Collected data
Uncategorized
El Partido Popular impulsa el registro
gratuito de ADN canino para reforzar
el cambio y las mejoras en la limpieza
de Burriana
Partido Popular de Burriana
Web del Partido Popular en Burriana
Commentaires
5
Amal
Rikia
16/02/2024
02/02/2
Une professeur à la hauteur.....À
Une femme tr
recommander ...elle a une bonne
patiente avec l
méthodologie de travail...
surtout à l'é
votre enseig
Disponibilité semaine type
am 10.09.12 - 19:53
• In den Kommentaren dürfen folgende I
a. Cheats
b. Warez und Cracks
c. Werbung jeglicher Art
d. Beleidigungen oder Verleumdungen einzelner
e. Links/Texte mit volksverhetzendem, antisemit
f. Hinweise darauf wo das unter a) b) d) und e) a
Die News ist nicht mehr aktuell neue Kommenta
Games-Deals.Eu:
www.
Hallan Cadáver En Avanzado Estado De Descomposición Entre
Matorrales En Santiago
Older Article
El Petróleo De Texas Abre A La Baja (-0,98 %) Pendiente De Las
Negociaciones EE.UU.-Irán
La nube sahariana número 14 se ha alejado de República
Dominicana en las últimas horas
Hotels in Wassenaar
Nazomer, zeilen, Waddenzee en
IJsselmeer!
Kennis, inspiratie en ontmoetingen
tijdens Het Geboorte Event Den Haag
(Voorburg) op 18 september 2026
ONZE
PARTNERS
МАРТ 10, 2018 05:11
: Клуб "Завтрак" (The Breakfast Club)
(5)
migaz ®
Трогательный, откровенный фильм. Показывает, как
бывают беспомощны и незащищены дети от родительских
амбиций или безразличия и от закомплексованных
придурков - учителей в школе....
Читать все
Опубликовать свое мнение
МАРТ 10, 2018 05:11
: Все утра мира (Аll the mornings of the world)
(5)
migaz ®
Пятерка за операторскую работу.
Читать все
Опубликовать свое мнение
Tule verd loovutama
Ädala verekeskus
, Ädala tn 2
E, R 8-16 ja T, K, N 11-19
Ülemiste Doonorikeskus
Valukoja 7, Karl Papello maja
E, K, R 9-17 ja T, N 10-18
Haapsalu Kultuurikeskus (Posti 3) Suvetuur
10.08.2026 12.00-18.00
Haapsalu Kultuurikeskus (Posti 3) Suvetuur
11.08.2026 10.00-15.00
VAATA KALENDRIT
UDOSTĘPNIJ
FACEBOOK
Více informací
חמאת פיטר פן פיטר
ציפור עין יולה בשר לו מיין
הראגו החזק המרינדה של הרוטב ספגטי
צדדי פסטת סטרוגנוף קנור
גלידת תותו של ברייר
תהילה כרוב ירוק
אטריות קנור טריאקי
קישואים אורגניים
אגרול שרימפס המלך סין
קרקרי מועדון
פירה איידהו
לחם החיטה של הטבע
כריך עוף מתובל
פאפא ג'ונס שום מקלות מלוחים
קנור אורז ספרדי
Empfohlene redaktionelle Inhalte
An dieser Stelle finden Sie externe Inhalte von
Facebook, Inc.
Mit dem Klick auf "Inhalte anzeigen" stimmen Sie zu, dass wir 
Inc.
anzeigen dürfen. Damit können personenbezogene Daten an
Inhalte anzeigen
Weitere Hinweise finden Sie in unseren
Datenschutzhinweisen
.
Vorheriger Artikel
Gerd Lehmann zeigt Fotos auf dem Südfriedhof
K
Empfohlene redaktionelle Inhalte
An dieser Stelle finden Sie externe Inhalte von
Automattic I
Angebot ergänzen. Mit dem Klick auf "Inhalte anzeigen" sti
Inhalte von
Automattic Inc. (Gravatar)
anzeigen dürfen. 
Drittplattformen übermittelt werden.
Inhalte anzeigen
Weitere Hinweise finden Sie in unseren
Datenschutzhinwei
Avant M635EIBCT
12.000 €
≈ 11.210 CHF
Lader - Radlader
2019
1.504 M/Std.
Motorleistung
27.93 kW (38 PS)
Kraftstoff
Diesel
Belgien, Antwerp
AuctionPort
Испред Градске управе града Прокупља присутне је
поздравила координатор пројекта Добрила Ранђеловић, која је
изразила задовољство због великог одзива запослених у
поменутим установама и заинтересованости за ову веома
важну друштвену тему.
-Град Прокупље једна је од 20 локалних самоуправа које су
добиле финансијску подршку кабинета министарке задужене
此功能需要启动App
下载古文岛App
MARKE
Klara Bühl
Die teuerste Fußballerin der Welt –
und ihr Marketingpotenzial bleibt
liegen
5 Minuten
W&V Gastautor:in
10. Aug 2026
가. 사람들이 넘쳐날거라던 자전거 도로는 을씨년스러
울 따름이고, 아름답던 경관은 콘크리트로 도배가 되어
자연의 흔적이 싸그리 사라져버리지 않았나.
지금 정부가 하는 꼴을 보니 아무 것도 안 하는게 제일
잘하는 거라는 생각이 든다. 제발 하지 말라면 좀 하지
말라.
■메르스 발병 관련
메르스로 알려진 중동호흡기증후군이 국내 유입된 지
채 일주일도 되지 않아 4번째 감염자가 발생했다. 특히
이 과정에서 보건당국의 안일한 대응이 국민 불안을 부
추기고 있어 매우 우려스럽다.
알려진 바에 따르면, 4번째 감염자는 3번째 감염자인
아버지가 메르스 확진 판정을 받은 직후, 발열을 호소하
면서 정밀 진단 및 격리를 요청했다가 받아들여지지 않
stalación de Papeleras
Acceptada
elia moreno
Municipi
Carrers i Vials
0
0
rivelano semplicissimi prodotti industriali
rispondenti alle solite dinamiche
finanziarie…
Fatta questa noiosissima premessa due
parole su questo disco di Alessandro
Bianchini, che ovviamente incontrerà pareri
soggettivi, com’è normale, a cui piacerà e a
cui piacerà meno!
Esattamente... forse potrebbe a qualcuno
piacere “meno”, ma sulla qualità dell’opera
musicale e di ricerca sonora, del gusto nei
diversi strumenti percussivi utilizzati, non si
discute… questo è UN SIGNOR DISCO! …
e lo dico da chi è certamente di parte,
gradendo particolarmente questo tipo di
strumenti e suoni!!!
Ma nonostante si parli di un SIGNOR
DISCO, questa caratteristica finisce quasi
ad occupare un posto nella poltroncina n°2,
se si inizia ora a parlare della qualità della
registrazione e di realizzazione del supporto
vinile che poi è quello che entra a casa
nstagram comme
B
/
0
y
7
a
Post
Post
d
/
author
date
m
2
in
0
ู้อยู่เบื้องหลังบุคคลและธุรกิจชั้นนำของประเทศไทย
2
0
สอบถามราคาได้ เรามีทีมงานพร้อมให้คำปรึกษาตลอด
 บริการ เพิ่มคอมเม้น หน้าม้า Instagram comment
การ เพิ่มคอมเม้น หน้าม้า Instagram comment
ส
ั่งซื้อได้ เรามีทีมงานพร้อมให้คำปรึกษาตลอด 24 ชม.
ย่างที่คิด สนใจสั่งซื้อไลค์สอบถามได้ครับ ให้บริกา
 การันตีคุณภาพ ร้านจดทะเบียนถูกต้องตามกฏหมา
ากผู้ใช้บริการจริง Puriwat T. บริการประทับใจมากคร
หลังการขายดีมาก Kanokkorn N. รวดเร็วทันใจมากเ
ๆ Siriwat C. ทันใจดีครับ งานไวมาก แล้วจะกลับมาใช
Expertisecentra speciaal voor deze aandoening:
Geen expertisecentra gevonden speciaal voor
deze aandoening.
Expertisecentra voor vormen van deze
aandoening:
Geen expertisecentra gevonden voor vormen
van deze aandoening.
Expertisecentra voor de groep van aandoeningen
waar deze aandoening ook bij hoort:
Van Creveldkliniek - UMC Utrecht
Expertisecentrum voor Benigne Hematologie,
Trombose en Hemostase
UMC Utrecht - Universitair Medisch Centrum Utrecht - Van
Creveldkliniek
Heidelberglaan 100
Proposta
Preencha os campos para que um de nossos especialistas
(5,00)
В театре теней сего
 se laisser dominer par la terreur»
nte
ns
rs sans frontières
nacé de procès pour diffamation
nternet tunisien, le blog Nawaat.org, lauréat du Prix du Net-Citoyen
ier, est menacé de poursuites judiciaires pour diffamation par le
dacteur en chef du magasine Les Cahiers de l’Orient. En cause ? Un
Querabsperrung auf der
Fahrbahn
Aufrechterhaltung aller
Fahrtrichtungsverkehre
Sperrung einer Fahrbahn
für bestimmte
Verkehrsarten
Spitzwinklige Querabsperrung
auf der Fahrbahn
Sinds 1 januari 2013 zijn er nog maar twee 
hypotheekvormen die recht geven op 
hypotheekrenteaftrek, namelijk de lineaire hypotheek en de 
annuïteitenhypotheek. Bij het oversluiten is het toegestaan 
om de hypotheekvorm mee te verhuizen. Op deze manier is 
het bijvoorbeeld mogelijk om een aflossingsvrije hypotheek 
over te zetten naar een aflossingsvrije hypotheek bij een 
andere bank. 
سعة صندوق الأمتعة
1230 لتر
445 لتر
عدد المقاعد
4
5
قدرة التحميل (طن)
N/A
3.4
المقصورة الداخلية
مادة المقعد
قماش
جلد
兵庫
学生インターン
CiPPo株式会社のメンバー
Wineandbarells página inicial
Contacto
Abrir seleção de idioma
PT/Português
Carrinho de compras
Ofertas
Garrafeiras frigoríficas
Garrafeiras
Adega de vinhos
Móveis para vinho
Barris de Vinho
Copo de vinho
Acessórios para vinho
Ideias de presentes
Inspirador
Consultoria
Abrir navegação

YOUR TASK -> Render the lines from the start of the entries through the line containing "תהילה כרוב ירוק", inclusive, as a JSON list of strings with one string per line and blank lines omitted.

EXERCISE OUTPUT ->
[
  "Uncategorized",
  "El Partido Popular impulsa el registro",
  "gratuito de ADN canino para reforzar",
  "el cambio y las mejoras en la limpieza",
  "de Burriana",
  "Partido Popular de Burriana",
  "Web del Partido Popular en Burriana",
  "Commentaires",
  "5",
  "Amal",
  "Rikia",
  "16/02/2024",
  "02/02/2",
  "Une professeur à la hauteur.....À",
  "Une femme tr",
  "recommander ...elle a une bonne",
  "patiente avec l",
  "méthodologie de travail...",
  "surtout à l'é",
  "votre enseig",
  "Disponibilité semaine type",
  "am 10.09.12 - 19:53",
  "• In den Kommentaren dürfen folgende I",
  "a. Cheats",
  "b. Warez und Cracks",
  "c. Werbung jeglicher Art",
  "d. Beleidigungen oder Verleumdungen einzelner",
  "e. Links/Texte mit volksverhetzendem, antisemit",
  "f. Hinweise darauf wo das unter a) b) d) und e) a",
  "Die News ist nicht mehr aktuell neue Kommenta",
  "Games-Deals.Eu:",
  "www.",
  "Hallan Cadáver En Avanzado Estado De Descomposición Entre",
  "Matorrales En Santiago",
  "Older Article",
  "El Petróleo De Texas Abre A La Baja (-0,98 %) Pendiente De Las",
  "Negociaciones EE.UU.-Irán",
  "La nube sahariana número 14 se ha alejado de República",
  "Dominicana en las últimas horas",
  "Hotels in Wassenaar",
  "Nazomer, zeilen, Waddenzee en",
  "IJsselmeer!",
  "Kennis, inspiratie en ontmoetingen",
  "tijdens Het Geboorte Event Den Haag",
  "(Voorburg) op 18 september 2026",
  "ONZE",
  "PARTNERS",
  "МАРТ 10, 2018 05:11",
  ": Клуб \"Завтрак\" (The Breakfast Club)",
  "(5)",
  "migaz ®",
  "Трогательный, откровенный фильм. Показывает, как",
  "бывают беспомощны и незащищены дети от родительских",
  "амбиций или безразличия и от закомплексованных",
  "придурков - учителей в школе....",
  "Читать все",
  "Опубликовать свое мнение",
  "МАРТ 10, 2018 05:11",
  ": Все утра мира (Аll the mornings of the world)",
  "(5)",
  "migaz ®",
  "Пятерка за операторскую работу.",
  "Читать все",
  "Опубликовать свое мнение",
  "Tule verd loovutama",
  "Ädala verekeskus",
  ", Ädala tn 2",
  "E, R 8-16 ja T, K, N 11-19",
  "Ülemiste Doonorikeskus",
  "Valukoja 7, Karl Papello maja",
  "E, K, R 9-17 ja T, N 10-18",
  "Haapsalu Kultuurikeskus (Posti 3) Suvetuur",
  "10.08.2026 12.00-18.00",
  "Haapsalu Kultuurikeskus (Posti 3) Suvetuur",
  "11.08.2026 10.00-15.00",
  "VAATA KALENDRIT",
  "UDOSTĘPNIJ",
  "FACEBOOK",
  "Více informací",
  "חמאת פיטר פן פיטר",
  "ציפור עין יולה בשר לו מיין",
  "הראגו החזק המרינדה של הרוטב ספגטי",
  "צדדי פסטת סטרוגנוף קנור",
  "גלידת תותו של ברייר",
  "תהילה כרוב ירוק"
]